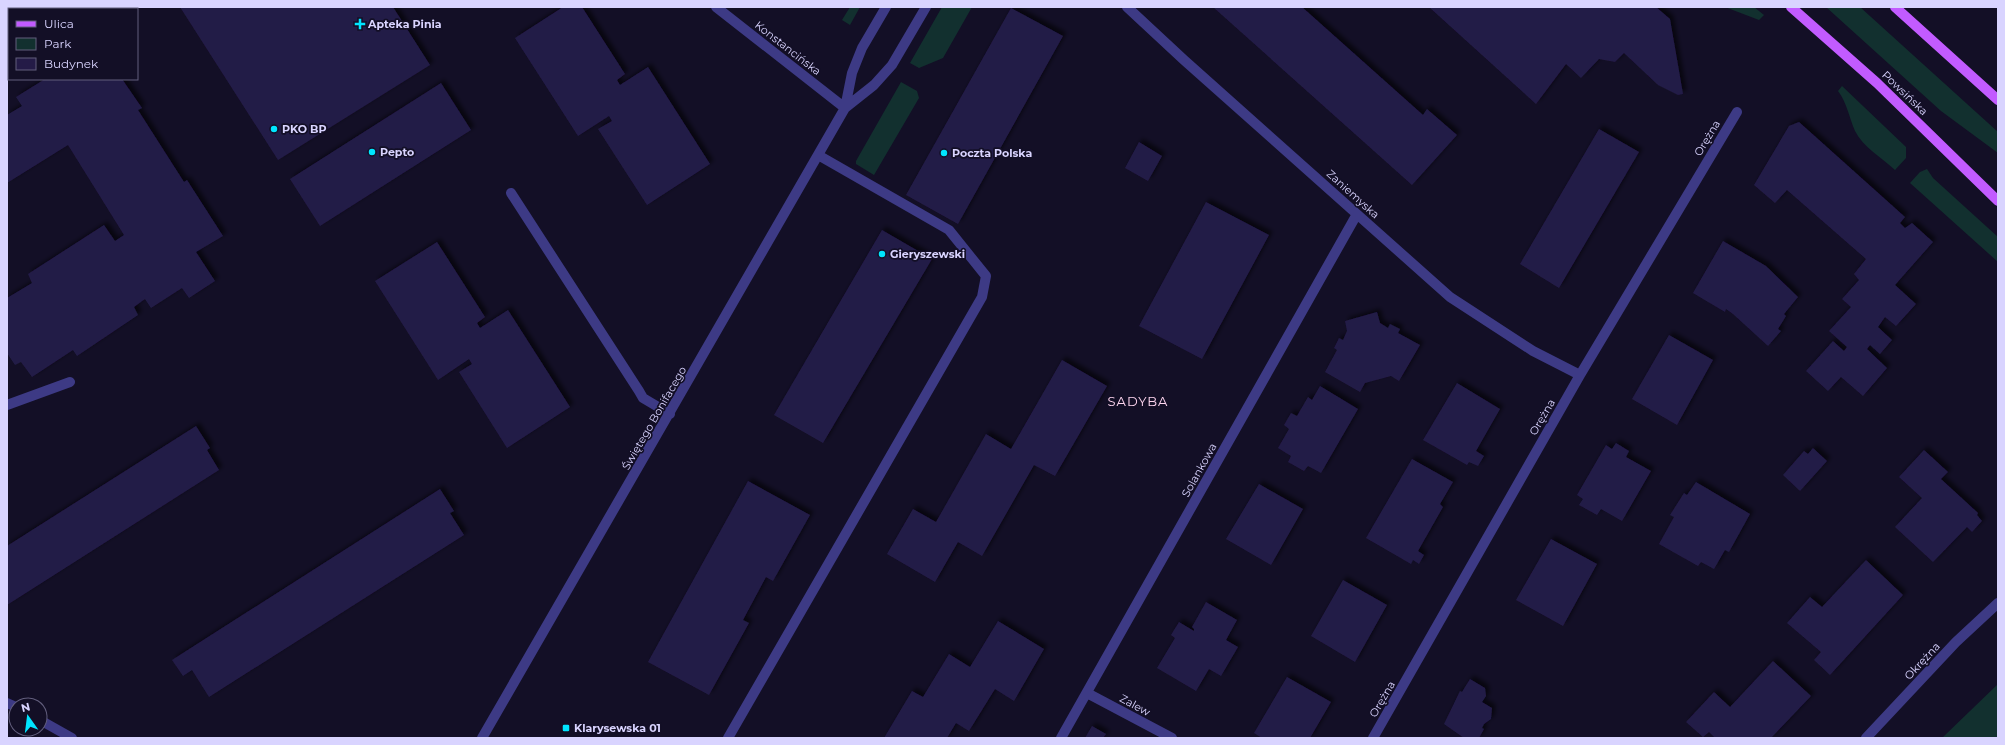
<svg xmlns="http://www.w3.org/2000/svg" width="2005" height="745" viewBox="0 0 2005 745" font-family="Montserrat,sans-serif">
<defs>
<filter id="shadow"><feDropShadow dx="3.5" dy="-3.5" stdDeviation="2" flood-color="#0009"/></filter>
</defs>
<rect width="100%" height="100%" fill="#130f26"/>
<path fill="#12302f" d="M850,7H860L850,25L842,20Z
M942,7H972L943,58L919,68L910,63Z
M1725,7H1754L1764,15L1759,20Z
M1826,7H1860L1998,132V153L1941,111Z
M901,82L917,91L919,98L874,175L856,164V161Z
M1842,86L1906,147V158L1895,170C1882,158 1863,147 1855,131C1849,117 1847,103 1838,91Z
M1927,169L1933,178L1998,237V262L1910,183L1920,172Z
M1998,684V738H1942Z"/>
<path fill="#241b47" filter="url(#shadow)" d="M180,7H393L430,65L278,160Z
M563,7H582L625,74L617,80L620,85L648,67L710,164L647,205L598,129L612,121L609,116L578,136L515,38Z
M1213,7H1302L1423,115L1427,109L1457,135L1412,185Z
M1429,7H1656L1670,19L1683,94L1678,95L1658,85L1624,53L1615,62L1599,59L1581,78L1566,64L1536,104Z
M1011,8L1063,36L958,224L906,195Z
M45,79H122L142,108L138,110L184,182L187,180L223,236L196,252L215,281L189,298L182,288L151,308L145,299L134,307L138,315L77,356L73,350L32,377L21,362L15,365L7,353V298L32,283L28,274L104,225L115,241L124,235L68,145L7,183V115L22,106L16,97Z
M441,83L471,130L320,226L290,179Z
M1799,122L1905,217L1900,223L1905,228L1912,223L1933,242L1895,285L1916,304L1896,326L1885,317L1878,327L1892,340L1880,354L1870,345L1867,349L1887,368L1863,396L1841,377L1828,391L1806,371L1833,341L1844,351L1847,347L1829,331L1851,307L1842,299L1859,280L1854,274L1866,259L1787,190L1775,203L1754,185L1789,126Z
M1599,129L1639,152L1559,288L1520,264Z
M1139,142L1162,156L1148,181L1125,168Z
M1206,202L1269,235L1202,359L1139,326Z
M882,230L932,259L823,443L774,415Z
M1723,241L1766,266L1798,297L1784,314L1786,316L1778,329L1781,331L1768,346L1733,314L1726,309L1725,312L1693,293Z
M437,242L485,317L477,323L480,328L508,310L570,407L507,448L459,372L472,364L469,359L438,380L375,281Z
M1377,312L1380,323L1388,328L1390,324L1400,329L1398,333L1420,345L1399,381L1391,376L1365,383L1360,392L1325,372L1337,350L1334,348L1339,338L1343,340L1347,331L1345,321Z
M1669,335L1713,360L1677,425L1632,399Z
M1062,360L1107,386L1055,476L1034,465L982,556L958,542L935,582L887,554L913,509L936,522L986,434L1011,449Z
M1457,383L1500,409L1476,451L1484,456L1478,466L1469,462L1467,465L1423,440Z
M1320,386L1358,409L1321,473L1308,466L1304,471L1288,462L1291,456L1278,448L1289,429L1284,425L1291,413L1297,416L1308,397L1312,400Z
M196,426L210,448L207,450L219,470L7,605V546Z
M1616,443L1629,451L1626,457L1651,471L1622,521L1601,509L1597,515L1579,505L1583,499L1577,495L1606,445L1612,449Z
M1813,448L1827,461L1800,491L1783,475L1804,451L1808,454Z
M1924,450L1948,472L1941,479L1978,513L1977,515L1982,521L1972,532L1967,527L1933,562L1895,527L1922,498L1899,477Z
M1412,459L1453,482L1440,504L1443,507L1418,551L1424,555L1419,564L1413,560L1411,564L1366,538Z
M748,481L810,515L773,581L766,577L743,620L749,623L709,695L648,662Z
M1696,482L1750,514L1729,552L1725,550L1714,569L1701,562L1698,566L1659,544L1674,517L1670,515L1684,493L1687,495Z
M1259,484L1303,509L1271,565L1226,539Z
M440,489L454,511L450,513L464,535L209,697L192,670L183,676L172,660Z
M1551,539L1597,564L1563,626L1516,600Z
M1866,560L1903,595L1830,675L1814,660L1821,652L1787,623L1810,597L1822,607Z
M1343,580L1387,605L1355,662L1311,636Z
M1206,602L1237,620L1226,640L1238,647L1221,676L1209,669L1196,691L1157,668L1175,638L1171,635L1179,622L1194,631V629L1192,627Z
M998,621L1044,649L1014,701L995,689L969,731L956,723L947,738H884L912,691L923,697L949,654L970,667Z
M1773,661L1811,696L1771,738H1715L1709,732L1703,737L1686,722L1714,692L1730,707Z
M1287,677L1331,702L1310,738H1262L1254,733Z
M1470,679L1485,688L1486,696L1482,702L1492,708L1491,719L1484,724L1482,728L1484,729L1479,738H1464L1444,724L1460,691L1462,692Z
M1092,726L1106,734L1103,738H1085Z"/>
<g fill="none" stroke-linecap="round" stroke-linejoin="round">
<path stroke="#3d3a85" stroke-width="10" d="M716,7L845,108
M1127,7L1184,60L1450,297L1533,351L1580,375
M99,9L102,7
M7,67L9,66
M845,108L874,85L892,65L926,7
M511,193L639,391L643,398L670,414
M7,405L70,382
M1087,693L1172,738
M7,703L16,707
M40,720L72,738
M482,738L845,108L852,73L862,48L886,7
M728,738L982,297L986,276L949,230L818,155
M1061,738L1357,214
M1373,738L1580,375L1737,112
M1866,738L1956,642L1998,603"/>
<path stroke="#c25bff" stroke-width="10" d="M1791,7L1877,83L1998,201
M1895,7L1998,100"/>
</g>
<g fill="#00e5ff" stroke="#130f26" stroke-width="1.5">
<path d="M358 18h4v4h4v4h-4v4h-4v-4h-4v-4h4z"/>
<circle cx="274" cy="129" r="4"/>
<circle cx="372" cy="152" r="4"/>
<circle cx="944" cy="153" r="4"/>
<circle cx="882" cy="254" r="4"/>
<rect x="562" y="724" width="8" height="8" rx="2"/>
</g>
<g text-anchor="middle" stroke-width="3.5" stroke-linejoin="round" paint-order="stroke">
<g font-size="11" font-weight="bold" fill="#d9d4ff" stroke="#130f26" text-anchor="start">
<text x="368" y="28">Apteka Pinia</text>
<text x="282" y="133">PKO BP</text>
<text x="380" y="156">Pepto</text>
<text x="952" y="157">Poczta Polska</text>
<text x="890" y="258">Gieryszewski</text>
<text x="574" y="732">Klarysewska 01</text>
</g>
<g font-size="11" fill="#d9d4ff" stroke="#130f26">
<text transform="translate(788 48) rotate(38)" y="4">Konstancińska</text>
<text transform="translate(1905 93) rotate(44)" y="4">Powsińska</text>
<text transform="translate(1707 138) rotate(-59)" y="4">Orężna</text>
<text transform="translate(1353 194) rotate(42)" y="4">Zaniemyska</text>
<text transform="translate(1542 417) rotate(-60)" y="4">Orężna</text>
<text transform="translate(654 418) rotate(-60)" y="4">Świętego Bonifacego</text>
<text transform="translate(1199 470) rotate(-61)" y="4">Solankowa</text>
<text transform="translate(1922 661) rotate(-47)" y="4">Okrężna</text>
<text transform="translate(1382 699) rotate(-60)" y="4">Orężna</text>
<text transform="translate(1135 705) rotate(28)" y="4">Zalew</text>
</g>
<g font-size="13" letter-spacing="1" fill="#ffd6f0" stroke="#130f26">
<text x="1138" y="406">SADYBA</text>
</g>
</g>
<rect width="2005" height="745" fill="none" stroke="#d9d4ff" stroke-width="16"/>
<rect x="8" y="8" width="130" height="72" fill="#130f26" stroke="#625e7d"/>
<rect x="16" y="21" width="20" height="6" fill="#c25bff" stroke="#625e7d"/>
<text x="44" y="28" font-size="12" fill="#d9d4ff">Ulica</text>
<rect x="16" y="38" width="20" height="12" fill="#12302f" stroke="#625e7d"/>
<text x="44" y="48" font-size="12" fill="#d9d4ff">Park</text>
<rect x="16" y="58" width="20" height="12" fill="#241b47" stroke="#625e7d"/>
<text x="44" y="68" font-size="12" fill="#d9d4ff">Budynek</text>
<g transform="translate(28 717) rotate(346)"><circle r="19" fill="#130f26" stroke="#625e7d"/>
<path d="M0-3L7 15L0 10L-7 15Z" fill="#00e5ff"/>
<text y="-6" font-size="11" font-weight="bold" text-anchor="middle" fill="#d9d4ff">N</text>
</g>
</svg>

TASK INSTRUCTIONS ::
Filter the listing down to the lines holding the word "weight", and return those.

EXPECTED ANSWER ::
<g font-size="11" font-weight="bold" fill="#d9d4ff" stroke="#130f26" text-anchor="start">
<text y="-6" font-size="11" font-weight="bold" text-anchor="middle" fill="#d9d4ff">N</text>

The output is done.